Wow. Our experiment is off to a great start—let's see if we can finish it off sooner than expected.
A reader of my post yesterday on the cost of DADT on the military points out an interesting Zogby poll from December that suggests troops on the ground are much more accepting of homosexuality in the military than the higher ups who have questioned whether gays should serve at all.
The poll found that nearly one in four U.S. troops (23%) say they know for sure that someone in their unit is gay or lesbian, and 59% of those folks said they learned about the person's sexual orientation directly from the individual. Further, the poll of 545 soldiers in Iraq and Afghanistan found that more than half of troops who know a gay soldier in their unit say that the person's sexual orientation is well known by others.
So maybe, once you are out in the field it's more "don't ask, don't care." Or maybe it's just the kind of situation where, in the downtime and comraderie that exists a war zone, details about your lives and loved ones just come out.

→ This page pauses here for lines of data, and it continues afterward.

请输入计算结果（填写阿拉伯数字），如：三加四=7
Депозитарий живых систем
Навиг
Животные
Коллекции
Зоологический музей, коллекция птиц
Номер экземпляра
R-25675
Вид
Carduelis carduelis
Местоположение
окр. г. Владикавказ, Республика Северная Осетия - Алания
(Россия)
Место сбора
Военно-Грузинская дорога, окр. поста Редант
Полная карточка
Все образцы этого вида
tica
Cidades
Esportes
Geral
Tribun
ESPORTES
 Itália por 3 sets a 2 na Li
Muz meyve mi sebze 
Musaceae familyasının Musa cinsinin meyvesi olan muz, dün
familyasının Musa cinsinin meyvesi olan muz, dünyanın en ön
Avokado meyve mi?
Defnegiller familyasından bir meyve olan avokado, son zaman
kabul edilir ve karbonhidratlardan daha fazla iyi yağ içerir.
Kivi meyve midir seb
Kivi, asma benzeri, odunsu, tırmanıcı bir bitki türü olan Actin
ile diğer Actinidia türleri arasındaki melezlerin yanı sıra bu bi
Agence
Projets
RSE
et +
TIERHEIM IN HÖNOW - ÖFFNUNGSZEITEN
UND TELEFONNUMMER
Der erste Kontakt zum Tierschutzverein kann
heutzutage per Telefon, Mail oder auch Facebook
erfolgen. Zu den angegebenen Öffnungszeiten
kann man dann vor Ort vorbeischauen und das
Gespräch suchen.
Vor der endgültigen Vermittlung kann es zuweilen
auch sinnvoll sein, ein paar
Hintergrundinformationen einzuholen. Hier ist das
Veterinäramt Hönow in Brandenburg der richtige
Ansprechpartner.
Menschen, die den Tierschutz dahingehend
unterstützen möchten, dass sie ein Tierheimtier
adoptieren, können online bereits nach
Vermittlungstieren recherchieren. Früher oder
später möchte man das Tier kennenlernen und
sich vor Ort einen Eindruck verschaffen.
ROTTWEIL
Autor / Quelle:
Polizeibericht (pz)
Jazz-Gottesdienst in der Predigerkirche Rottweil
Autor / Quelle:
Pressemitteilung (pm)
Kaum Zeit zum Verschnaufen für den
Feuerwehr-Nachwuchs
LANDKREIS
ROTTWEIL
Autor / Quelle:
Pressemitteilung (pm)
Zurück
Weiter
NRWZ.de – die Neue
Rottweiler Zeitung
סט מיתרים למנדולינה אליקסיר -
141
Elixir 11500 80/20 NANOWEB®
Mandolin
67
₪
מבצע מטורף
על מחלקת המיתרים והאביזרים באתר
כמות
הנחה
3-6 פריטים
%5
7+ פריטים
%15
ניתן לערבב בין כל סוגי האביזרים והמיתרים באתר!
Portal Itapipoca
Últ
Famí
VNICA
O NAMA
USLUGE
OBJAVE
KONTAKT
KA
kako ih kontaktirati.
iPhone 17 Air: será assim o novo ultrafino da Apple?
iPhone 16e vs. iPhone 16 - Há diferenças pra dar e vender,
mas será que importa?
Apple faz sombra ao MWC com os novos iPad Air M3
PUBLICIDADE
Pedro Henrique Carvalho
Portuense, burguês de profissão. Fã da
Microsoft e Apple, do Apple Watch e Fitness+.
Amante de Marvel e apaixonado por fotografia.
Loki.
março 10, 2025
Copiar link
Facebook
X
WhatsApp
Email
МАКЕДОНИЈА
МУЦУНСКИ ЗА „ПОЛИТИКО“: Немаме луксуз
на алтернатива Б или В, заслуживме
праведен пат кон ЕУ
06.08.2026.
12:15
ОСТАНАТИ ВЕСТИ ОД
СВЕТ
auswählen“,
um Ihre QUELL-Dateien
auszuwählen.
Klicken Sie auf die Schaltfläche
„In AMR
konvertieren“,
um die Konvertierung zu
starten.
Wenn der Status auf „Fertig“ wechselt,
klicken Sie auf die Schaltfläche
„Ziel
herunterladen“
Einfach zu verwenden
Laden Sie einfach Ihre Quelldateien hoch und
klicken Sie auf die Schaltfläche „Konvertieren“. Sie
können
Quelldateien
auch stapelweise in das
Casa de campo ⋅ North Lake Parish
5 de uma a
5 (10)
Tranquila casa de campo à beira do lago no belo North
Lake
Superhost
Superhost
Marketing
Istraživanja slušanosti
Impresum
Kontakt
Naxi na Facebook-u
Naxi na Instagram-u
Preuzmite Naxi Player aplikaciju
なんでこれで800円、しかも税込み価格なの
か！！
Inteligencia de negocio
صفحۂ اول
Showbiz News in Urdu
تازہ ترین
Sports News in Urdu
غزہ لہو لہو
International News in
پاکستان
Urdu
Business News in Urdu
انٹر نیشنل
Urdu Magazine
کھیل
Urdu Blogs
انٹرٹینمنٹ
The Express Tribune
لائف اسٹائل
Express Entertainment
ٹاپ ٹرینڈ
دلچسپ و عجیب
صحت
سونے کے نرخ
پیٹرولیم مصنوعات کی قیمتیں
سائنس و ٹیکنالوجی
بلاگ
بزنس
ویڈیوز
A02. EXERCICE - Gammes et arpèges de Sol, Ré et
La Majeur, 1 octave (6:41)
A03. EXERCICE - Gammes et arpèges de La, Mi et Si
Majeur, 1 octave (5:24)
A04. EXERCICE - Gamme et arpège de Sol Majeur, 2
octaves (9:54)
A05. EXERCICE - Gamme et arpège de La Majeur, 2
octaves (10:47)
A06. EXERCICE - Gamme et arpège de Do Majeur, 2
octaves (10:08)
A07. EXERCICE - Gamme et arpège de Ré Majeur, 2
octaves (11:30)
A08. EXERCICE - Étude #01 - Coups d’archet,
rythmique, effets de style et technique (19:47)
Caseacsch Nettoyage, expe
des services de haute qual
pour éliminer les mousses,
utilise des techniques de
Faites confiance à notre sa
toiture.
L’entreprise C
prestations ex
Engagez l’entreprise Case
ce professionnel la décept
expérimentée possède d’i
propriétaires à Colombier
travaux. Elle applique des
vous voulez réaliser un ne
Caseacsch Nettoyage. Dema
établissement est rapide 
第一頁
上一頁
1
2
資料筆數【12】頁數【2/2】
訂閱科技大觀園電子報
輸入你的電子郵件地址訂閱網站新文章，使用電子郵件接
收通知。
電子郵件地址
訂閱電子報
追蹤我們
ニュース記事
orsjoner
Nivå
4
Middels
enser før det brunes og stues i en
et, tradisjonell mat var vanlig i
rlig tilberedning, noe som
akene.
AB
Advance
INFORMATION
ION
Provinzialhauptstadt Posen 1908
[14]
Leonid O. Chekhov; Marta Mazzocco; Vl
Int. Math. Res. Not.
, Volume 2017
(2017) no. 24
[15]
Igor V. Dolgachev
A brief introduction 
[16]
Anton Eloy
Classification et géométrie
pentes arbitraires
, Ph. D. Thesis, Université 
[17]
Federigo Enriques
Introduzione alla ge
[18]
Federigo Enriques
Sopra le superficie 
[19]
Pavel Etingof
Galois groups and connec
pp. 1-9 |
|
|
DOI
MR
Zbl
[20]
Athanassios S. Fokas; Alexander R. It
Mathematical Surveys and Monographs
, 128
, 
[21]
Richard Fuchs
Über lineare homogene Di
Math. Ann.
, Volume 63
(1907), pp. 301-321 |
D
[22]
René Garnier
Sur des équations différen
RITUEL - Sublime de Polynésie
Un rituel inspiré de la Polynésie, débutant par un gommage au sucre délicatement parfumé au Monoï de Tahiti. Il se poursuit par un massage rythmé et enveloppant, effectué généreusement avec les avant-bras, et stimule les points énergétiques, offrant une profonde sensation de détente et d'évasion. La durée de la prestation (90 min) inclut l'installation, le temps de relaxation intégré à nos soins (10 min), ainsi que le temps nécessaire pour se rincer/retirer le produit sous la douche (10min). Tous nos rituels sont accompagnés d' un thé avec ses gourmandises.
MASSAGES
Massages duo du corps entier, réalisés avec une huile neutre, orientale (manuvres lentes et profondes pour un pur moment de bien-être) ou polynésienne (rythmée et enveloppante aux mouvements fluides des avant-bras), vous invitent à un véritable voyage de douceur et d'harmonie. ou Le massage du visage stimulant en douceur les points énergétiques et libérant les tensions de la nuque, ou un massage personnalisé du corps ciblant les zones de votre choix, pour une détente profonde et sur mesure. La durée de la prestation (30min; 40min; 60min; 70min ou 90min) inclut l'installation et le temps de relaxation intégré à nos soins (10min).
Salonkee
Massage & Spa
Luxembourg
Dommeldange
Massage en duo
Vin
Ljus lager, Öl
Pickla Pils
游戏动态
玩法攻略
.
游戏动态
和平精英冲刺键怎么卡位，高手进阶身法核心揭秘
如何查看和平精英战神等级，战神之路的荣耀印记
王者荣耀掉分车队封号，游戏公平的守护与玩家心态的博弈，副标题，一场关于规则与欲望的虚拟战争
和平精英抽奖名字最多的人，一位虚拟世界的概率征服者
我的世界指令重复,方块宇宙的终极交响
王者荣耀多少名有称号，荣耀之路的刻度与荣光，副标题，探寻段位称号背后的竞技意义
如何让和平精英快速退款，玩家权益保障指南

And that's just fine by most. The survey found that 3 out of 4 troops say they are personally comfortable in the presence of gays and lesbians. Of the 20% who said they are uncomfortable around gays and lesbians, only 5% are "very" uncomfortable, while 15% are "somewhat" uncomfortable. Just 2% of troops said knowing that gays are not allowed to serve openly was an important reason in their decision to join the military.
One discouraging note from the poll was the fact that only half of the troops surveyed say they have received training on the prevention of anti-gay harassment in the past three years. And fully 40% say they have not received this type of training, which is mandated by Defense Department policy.